TASK OBJECTIVE » Answer with a number only, stating how many lines of the records hold the word "back".

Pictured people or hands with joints
================

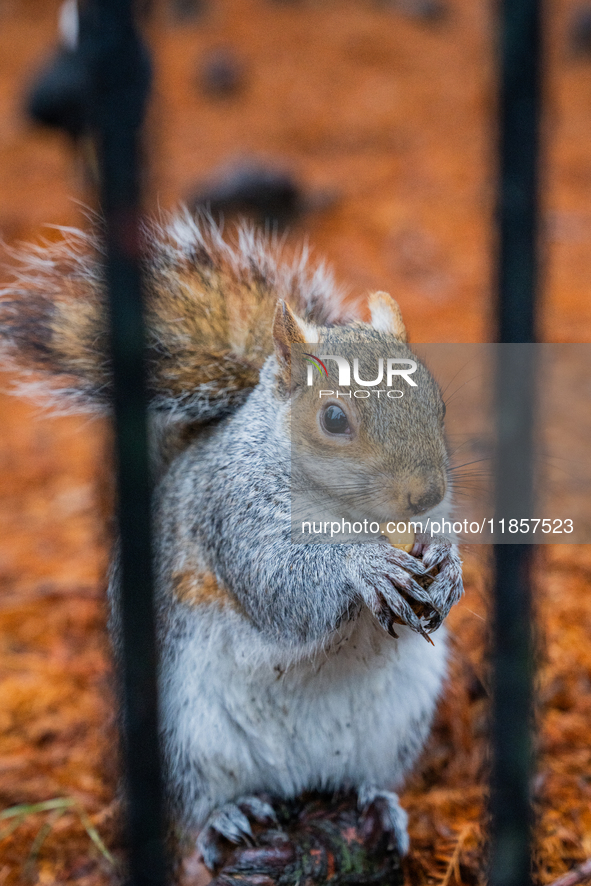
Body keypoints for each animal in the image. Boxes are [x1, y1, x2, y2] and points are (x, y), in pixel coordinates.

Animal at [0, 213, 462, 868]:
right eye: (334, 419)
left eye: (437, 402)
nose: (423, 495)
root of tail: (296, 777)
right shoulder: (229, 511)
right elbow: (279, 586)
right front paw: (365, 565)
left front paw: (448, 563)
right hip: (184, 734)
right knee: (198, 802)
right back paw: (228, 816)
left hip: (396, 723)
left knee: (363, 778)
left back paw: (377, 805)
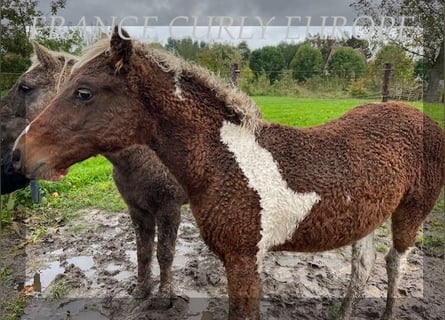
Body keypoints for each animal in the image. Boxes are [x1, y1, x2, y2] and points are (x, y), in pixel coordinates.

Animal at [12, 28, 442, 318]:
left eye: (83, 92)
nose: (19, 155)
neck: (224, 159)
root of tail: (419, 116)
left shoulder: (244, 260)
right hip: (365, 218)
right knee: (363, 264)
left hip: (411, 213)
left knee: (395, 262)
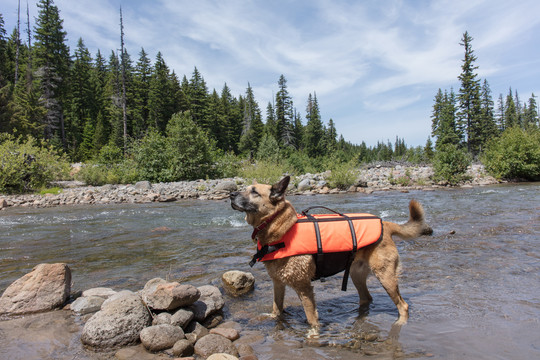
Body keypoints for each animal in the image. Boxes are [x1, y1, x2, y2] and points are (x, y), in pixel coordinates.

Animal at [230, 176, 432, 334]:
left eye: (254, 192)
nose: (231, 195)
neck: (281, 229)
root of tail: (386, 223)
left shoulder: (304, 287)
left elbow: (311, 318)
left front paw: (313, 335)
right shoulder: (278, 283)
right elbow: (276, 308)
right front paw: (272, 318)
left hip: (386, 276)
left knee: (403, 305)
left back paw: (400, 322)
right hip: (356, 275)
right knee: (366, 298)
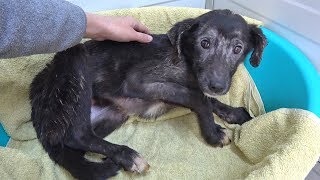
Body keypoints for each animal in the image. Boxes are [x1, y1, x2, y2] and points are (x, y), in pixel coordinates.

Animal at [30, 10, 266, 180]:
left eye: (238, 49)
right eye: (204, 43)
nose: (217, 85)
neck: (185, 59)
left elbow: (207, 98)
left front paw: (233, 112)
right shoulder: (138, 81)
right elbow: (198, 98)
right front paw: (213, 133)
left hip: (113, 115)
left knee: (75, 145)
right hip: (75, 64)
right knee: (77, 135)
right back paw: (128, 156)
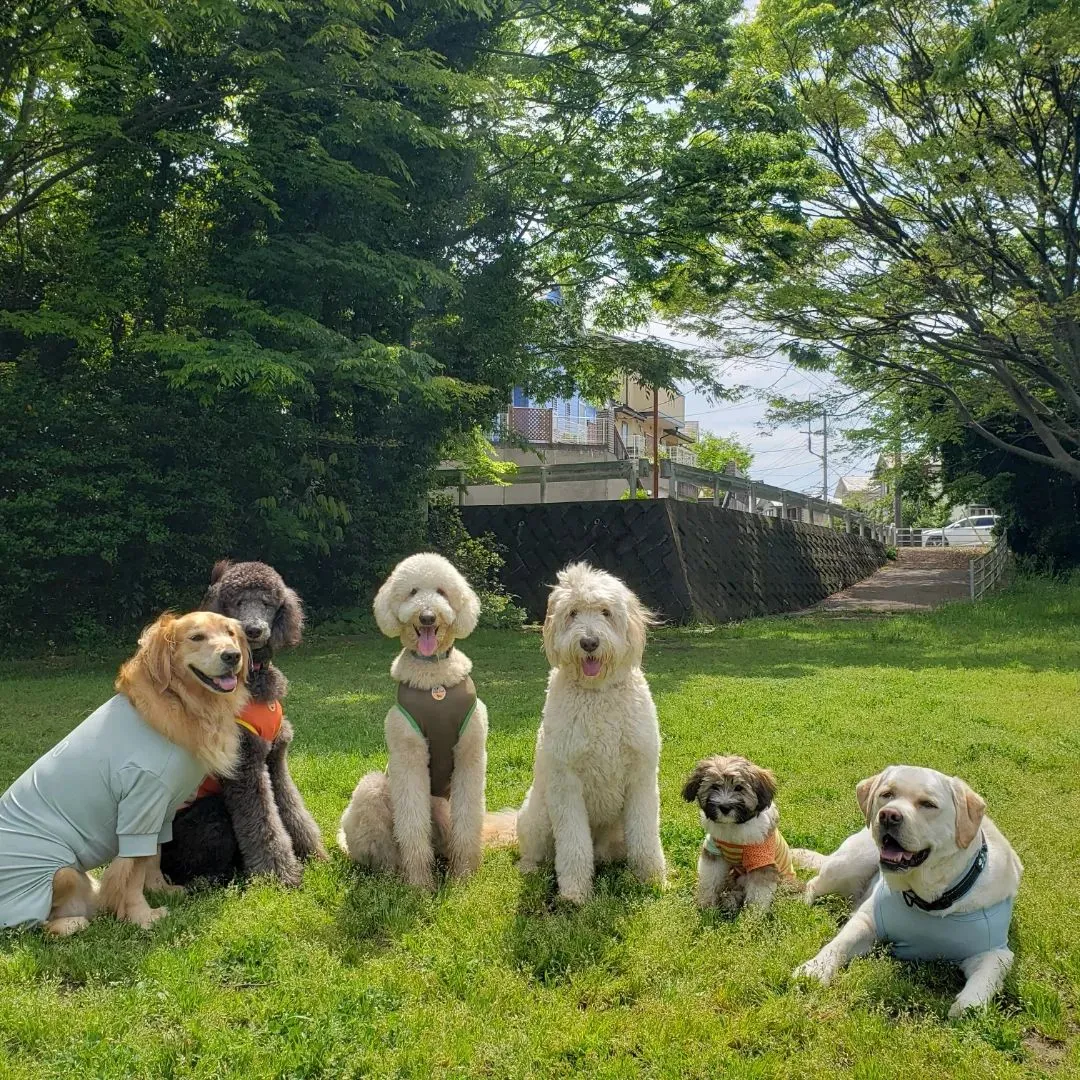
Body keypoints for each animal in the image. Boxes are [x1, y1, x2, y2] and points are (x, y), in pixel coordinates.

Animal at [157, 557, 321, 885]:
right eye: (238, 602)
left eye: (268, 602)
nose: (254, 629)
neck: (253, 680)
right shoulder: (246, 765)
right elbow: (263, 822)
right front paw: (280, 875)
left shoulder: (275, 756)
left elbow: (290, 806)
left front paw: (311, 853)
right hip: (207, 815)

================

RESULT OF THE EXERCISE » 4